HACDR-Net: Heterogeneous-Aware Convolutional Network for Diabetic Retinopathy Multi-Lesion Segmentation

  • Qihao Xu
  • Xiaoling Luo
  • Chao Huang
  • Chengliang Liu
  • Jie Wen
  • Jialei Wang
  • Yong Xu

Diabetic Retinopathy (DR), the leading cause of blindness in diabetic patients, is diagnosed by the condition of retinal multiple lesions. As a difficult task in medical image segmentation, DR multi-lesion segmentation faces the main concerns as follows.
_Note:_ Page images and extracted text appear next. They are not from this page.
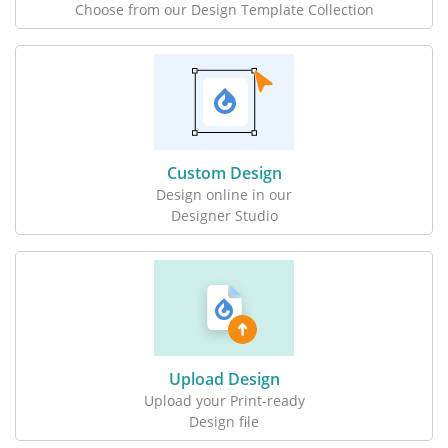
Choose from our Design Template Collection
Custom Design
Design online in our
Designer Studio
Upload Design
Upload your Print-ready
Design file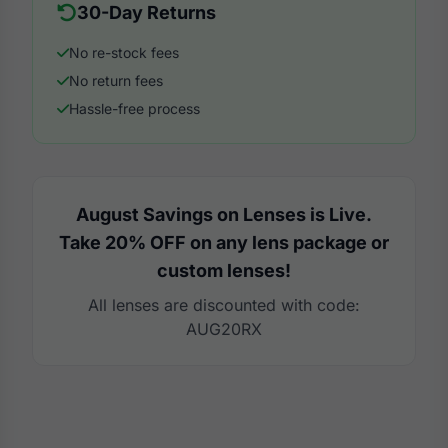
30-Day Returns
No re-stock fees
No return fees
Hassle-free process
August Savings on Lenses is Live.
Take 20% OFF on any lens package or
custom lenses!
All lenses are discounted with code:
AUG20RX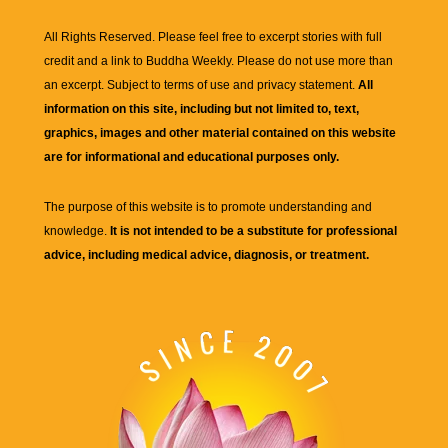
All Rights Reserved. Please feel free to excerpt stories with full
credit and a link to
Buddha Weekly
. Please do not use more than
an excerpt. Subject to terms of use and privacy statement.
All
information on this site, including but not limited to, text,
graphics, images and other material contained on this website
are for informational and educational purposes only.
The purpose of this website is to promote understanding and
knowledge.
It is not intended to be a substitute for professional
advice, including medical advice, diagnosis, or treatment.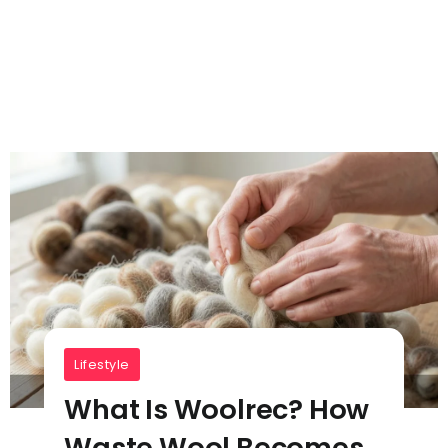
Lifestyle
What Is Woolrec? How
Waste Wool Becomes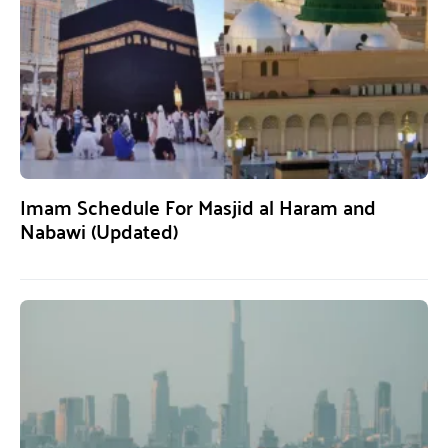
Imam Schedule For Masjid al Haram and
Nabawi (Updated)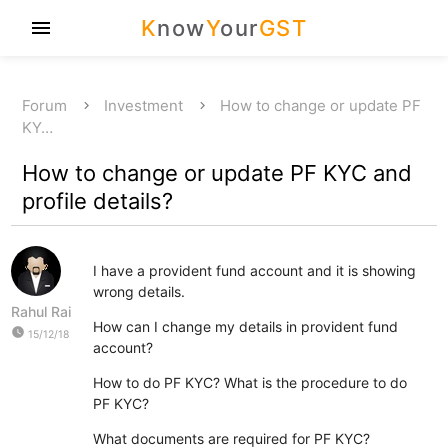
K
now
Y
our
GST
menu
Forum
Investment
How to change or update PF
KY…
How to change or update PF KYC and
profile details?
I have a provident fund account and it is showing
wrong details.
Rahul Rai
How can I change my details in provident fund
watch_later
15/12/18
account?
How to do PF KYC? What is the procedure to do
PF KYC?
What documents are required for PF KYC?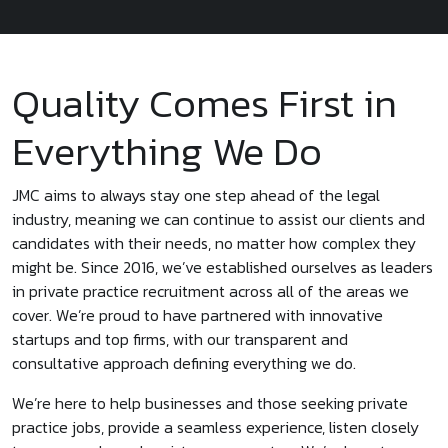
Quality Comes First in
Everything We Do
JMC aims to always stay one step ahead of the legal
industry, meaning we can continue to assist our clients and
candidates with their needs, no matter how complex they
might be. Since 2016, we’ve established ourselves as leaders
in private practice recruitment across all of the areas we
cover. We’re proud to have partnered with innovative
startups and top firms, with our transparent and
consultative approach defining everything we do.
We’re here to help businesses and those seeking private
practice jobs, provide a seamless experience, listen closely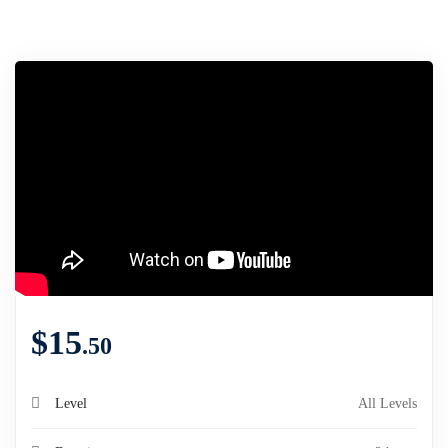
$
15
.50
Level
All Levels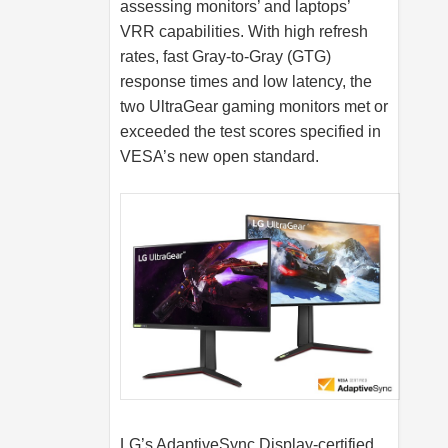
assessing monitors’ and laptops’
VRR capabilities. With high refresh
rates, fast Gray-to-Gray (GTG)
response times and low latency, the
two UltraGear gaming monitors met or
exceeded the test scores specified in
VESA’s new open standard.
LG’s AdaptiveSync Display-certified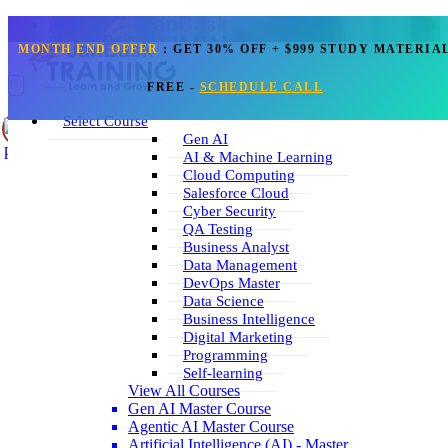
Home
Blogs
MONTH END OFFER
:
GET 30% OFF + $999 STUDY MATERIA
Data Science
FREE
-
SCHEDULE CALL
What are you interested in learning?
Get Call Back
Select Course
Select Course
Gen AI
Blog
AI & Machine Learning
Corporate Training
Cloud Computing
Sign Up
Salesforce Cloud
Reset
Login
Search
Cyber Security
+1 202 599 3842
QA Testing
Business Analyst
Data Science Blogs
Data Management
DevOps Master
Data Science
Business Intelligence
Digital Marketing
Learn The Critical Data Mining Techniques
Programming
Self-learning
Sep 06, 2023
6k
View All Courses
Read More
Gen AI Master Course
Agentic AI Master Course
Artificial Intelligence (AI) - Master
On the one hand, retinal lesions vary in location, shape, and size. On the other hand, because some lesions occupy only a very small part of the entire fundus image, the high proportion of background leads to difficulties in lesion segmentation. To solve the above problems, we propose a heterogeneous-aware convolutional network (HACDR-Net) that composes heterogeneous cross-convolution, heterogeneous modulated deformable convolution, and optional near-far-aware convolution. Our network introduces an adaptive aggregation module to summarize the heterogeneous feature maps and get diverse lesion areas in the heterogeneous receptive field along the channels and space. In addition, to solve the problem of the highly imbalanced proportion of focal areas, we design a new medical image segmentation loss function, Noise Adjusted Loss (NALoss). NALoss balances the predictive feature distribution of background and lesion by jointing Gaussian noise and hard example mining, thus enhancing awareness of lesions. We conduct the experiments on the public datasets IDRiD and DDR, and the experimental results show that the proposed method achieves better performance than other state-of-the-art methods. The code is open-sourced on github.com/xqh180110910537/HACDR-Net.